[Stored entries]
□ □ □ □ □

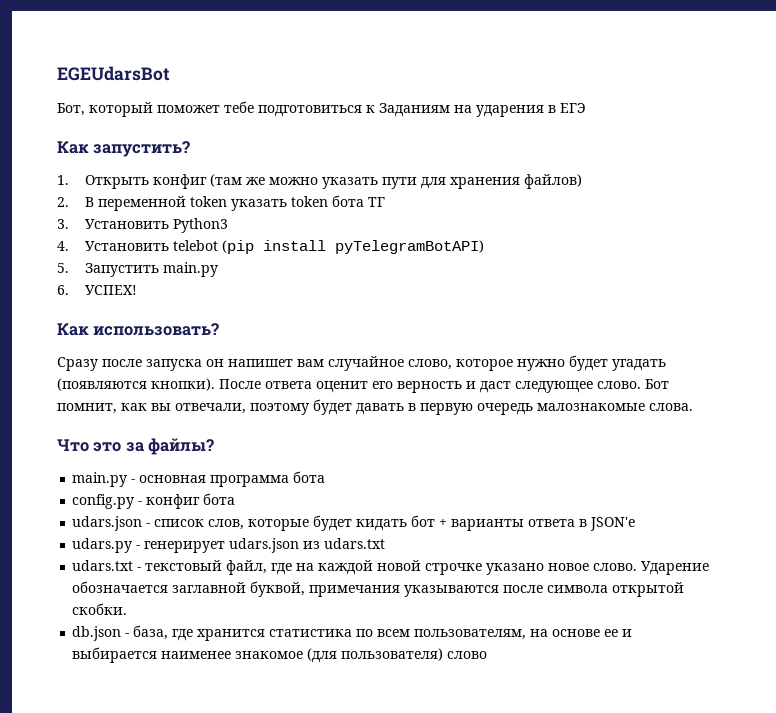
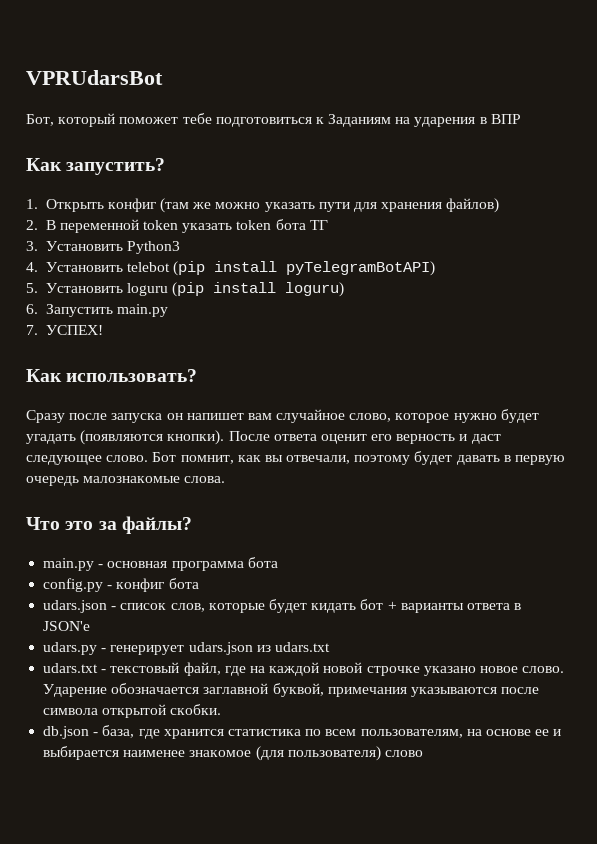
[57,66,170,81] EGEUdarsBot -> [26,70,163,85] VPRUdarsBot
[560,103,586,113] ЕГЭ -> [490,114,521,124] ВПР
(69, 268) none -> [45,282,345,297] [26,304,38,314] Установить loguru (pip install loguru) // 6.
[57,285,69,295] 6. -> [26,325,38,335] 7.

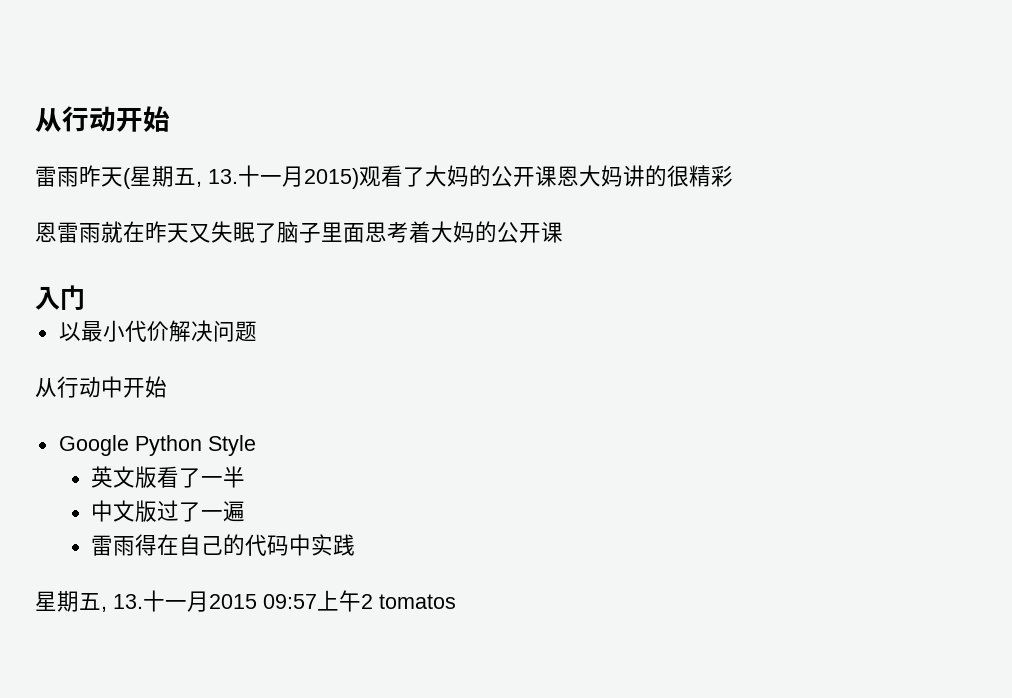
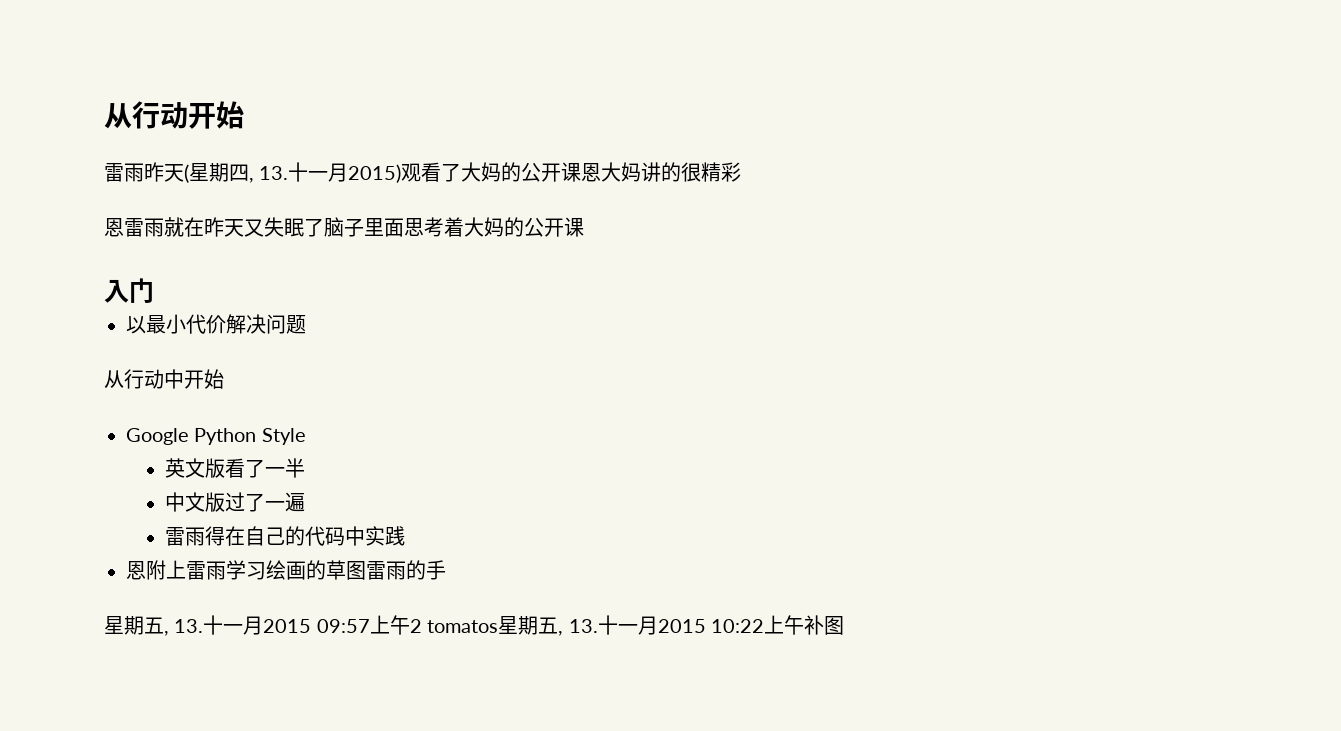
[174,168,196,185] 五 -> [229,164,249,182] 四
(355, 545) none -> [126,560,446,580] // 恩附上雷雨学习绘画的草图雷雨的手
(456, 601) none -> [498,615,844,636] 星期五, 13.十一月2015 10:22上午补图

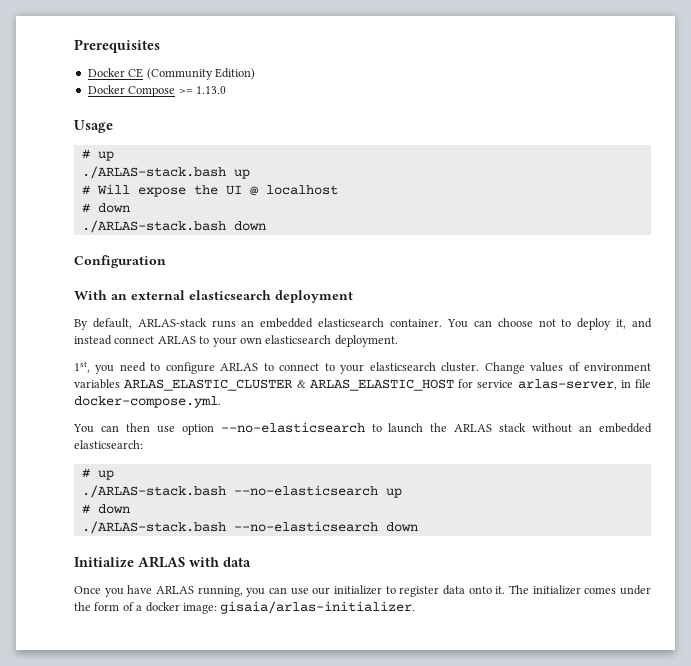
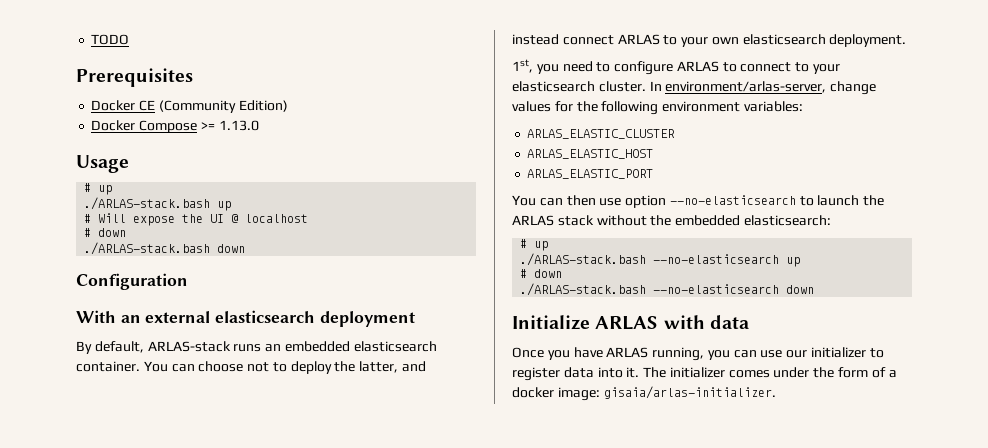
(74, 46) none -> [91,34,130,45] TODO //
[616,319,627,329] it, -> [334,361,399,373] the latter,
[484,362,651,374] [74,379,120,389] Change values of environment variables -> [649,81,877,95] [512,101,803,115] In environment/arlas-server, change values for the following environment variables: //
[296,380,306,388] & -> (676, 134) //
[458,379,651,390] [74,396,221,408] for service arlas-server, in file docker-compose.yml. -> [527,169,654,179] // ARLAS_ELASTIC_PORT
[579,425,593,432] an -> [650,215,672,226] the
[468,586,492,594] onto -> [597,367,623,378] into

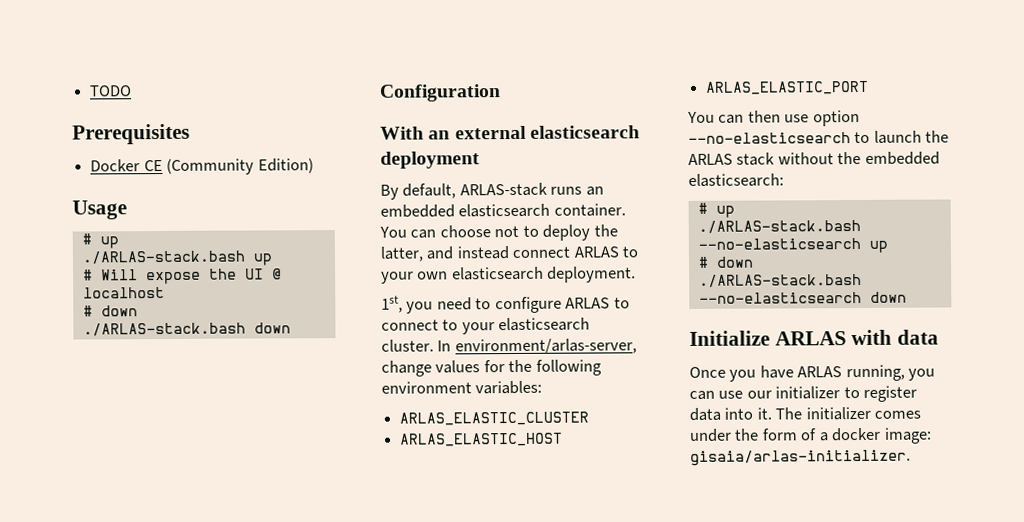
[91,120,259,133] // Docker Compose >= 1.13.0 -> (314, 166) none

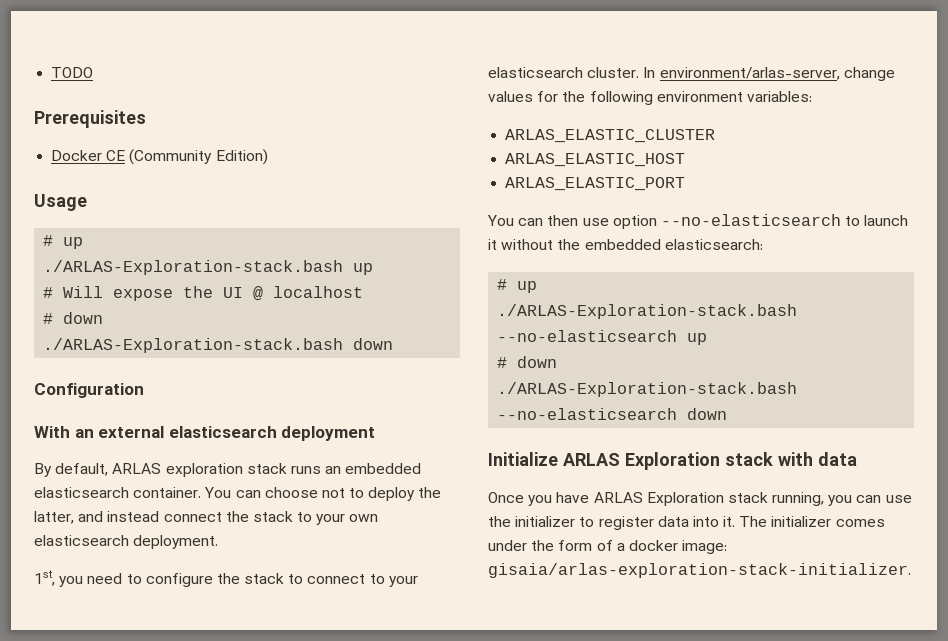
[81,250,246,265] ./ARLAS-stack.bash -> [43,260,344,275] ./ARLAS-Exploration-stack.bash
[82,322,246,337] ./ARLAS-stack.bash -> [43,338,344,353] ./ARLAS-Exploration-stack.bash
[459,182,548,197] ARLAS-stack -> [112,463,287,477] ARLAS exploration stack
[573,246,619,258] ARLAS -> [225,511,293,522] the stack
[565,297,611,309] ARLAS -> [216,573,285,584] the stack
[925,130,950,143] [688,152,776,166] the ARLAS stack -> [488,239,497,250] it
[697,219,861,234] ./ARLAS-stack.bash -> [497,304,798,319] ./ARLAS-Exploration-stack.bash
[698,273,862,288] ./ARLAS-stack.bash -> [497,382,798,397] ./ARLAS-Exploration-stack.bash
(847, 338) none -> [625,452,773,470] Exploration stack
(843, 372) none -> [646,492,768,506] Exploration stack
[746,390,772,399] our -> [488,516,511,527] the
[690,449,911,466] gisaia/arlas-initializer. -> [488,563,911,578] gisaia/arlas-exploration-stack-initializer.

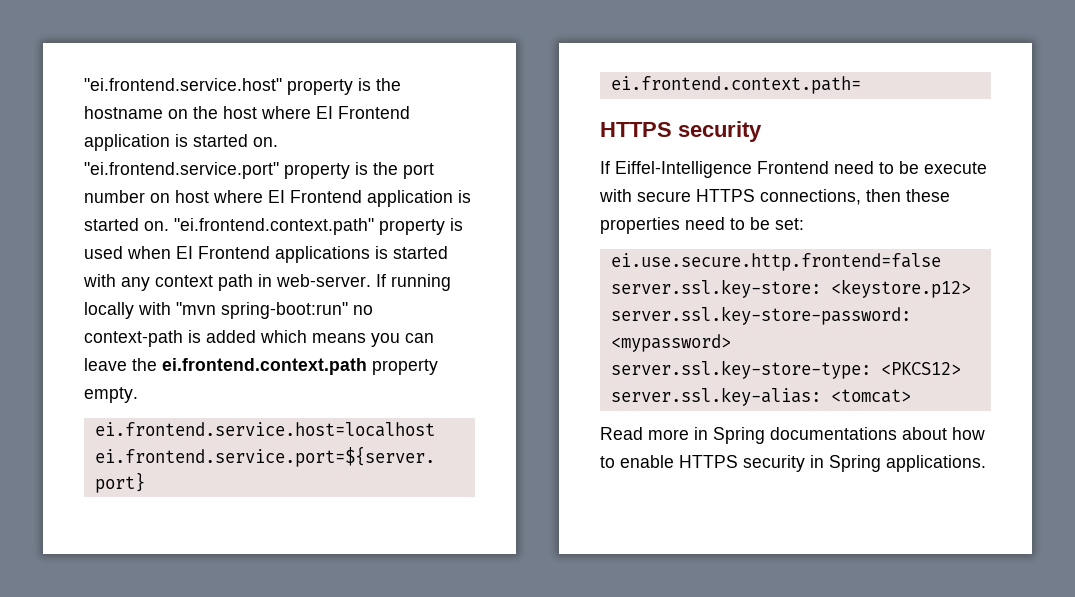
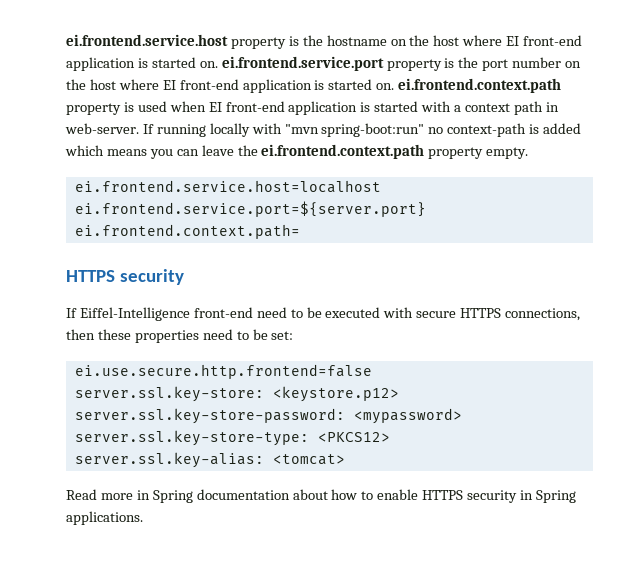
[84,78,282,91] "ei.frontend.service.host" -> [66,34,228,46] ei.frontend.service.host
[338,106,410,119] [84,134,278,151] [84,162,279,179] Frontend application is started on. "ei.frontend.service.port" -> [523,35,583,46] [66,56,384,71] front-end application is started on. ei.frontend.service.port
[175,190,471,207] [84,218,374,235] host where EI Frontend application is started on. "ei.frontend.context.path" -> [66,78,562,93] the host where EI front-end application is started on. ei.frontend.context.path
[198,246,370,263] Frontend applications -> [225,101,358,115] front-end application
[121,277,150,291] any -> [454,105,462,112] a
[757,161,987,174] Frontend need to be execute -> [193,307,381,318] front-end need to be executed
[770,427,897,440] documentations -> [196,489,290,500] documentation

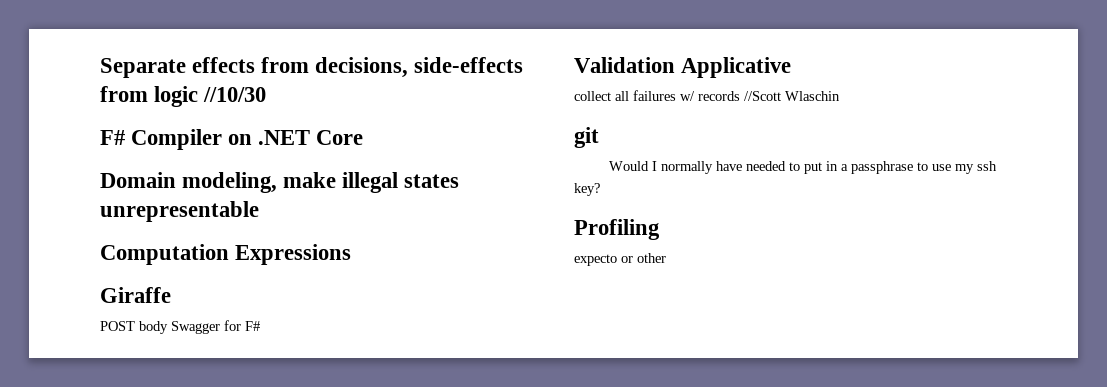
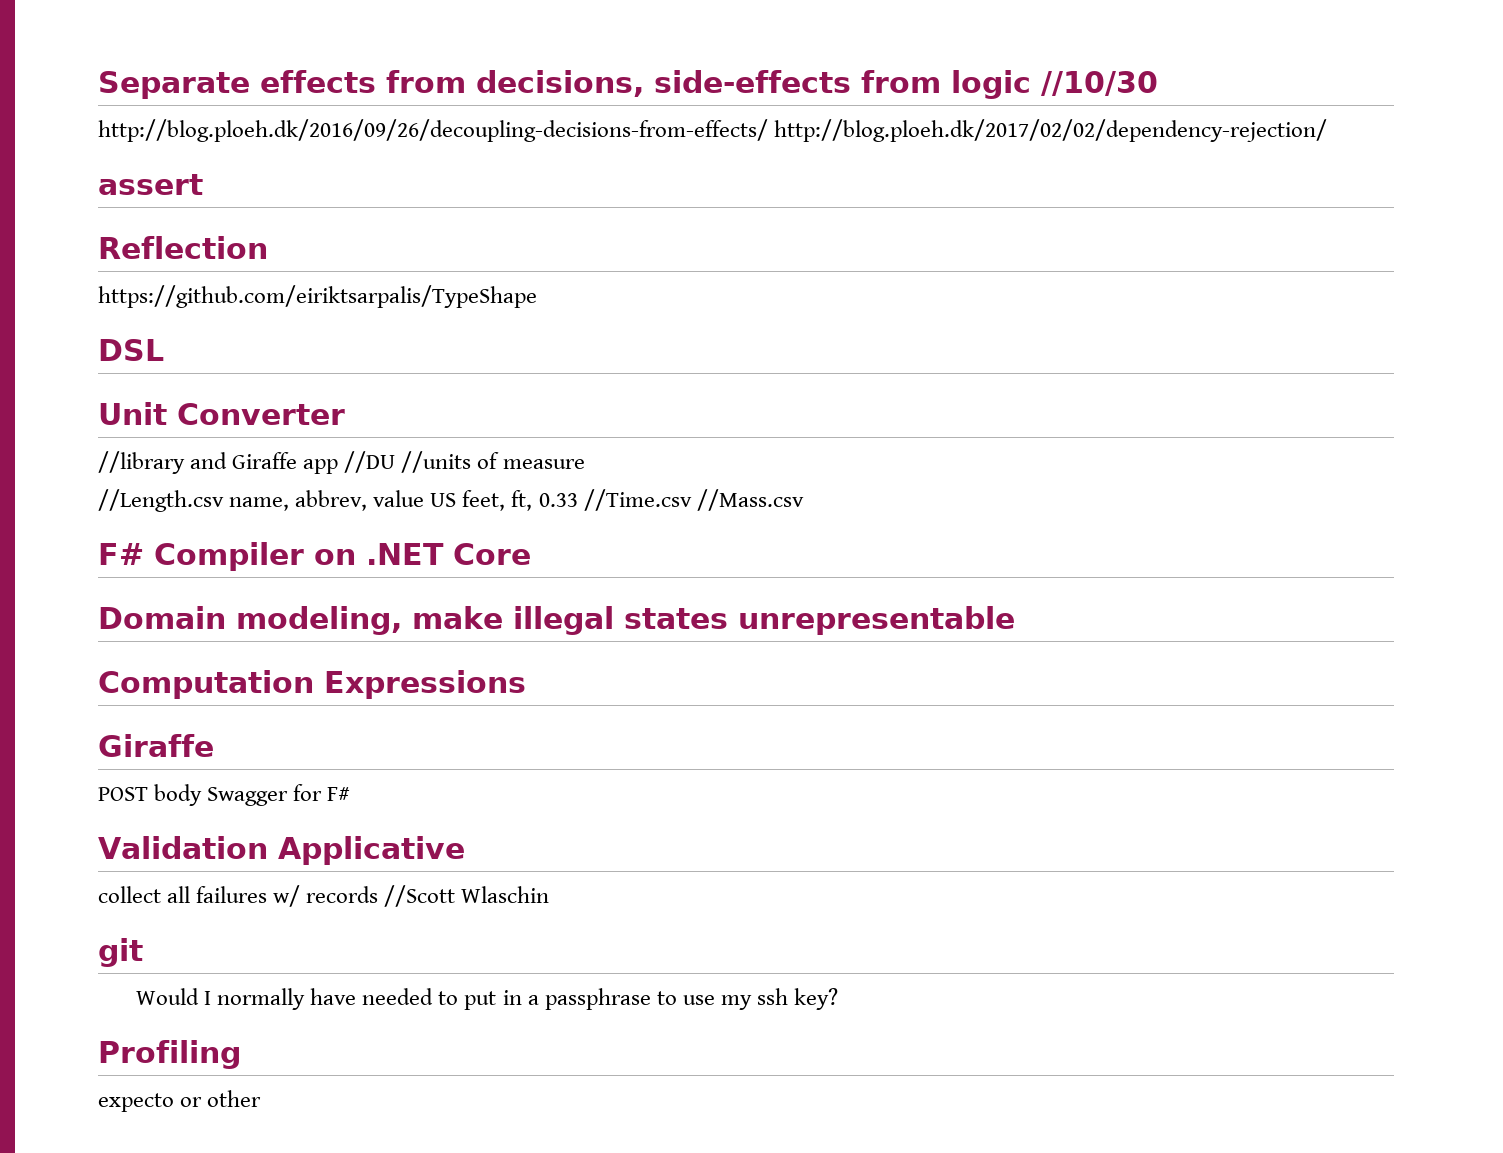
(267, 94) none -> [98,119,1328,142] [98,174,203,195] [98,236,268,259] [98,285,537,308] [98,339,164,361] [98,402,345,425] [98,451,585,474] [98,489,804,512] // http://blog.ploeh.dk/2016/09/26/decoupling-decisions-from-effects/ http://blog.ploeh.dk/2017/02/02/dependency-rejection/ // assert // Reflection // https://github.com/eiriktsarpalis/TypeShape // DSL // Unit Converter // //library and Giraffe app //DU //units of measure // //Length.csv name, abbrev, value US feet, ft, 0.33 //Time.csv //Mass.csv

□ □ □ □ □

Problem to work on =>
All lines of the records above that carry the word "bash" should be listed.

Written solution =>
[81,250,246,265] ./ARLAS-stack.bash -> [43,260,344,275] ./ARLAS-Exploration-stack.bash
[82,322,246,337] ./ARLAS-stack.bash -> [43,338,344,353] ./ARLAS-Exploration-stack.bash
[697,219,861,234] ./ARLAS-stack.bash -> [497,304,798,319] ./ARLAS-Exploration-stack.bash
[698,273,862,288] ./ARLAS-stack.bash -> [497,382,798,397] ./ARLAS-Exploration-stack.bash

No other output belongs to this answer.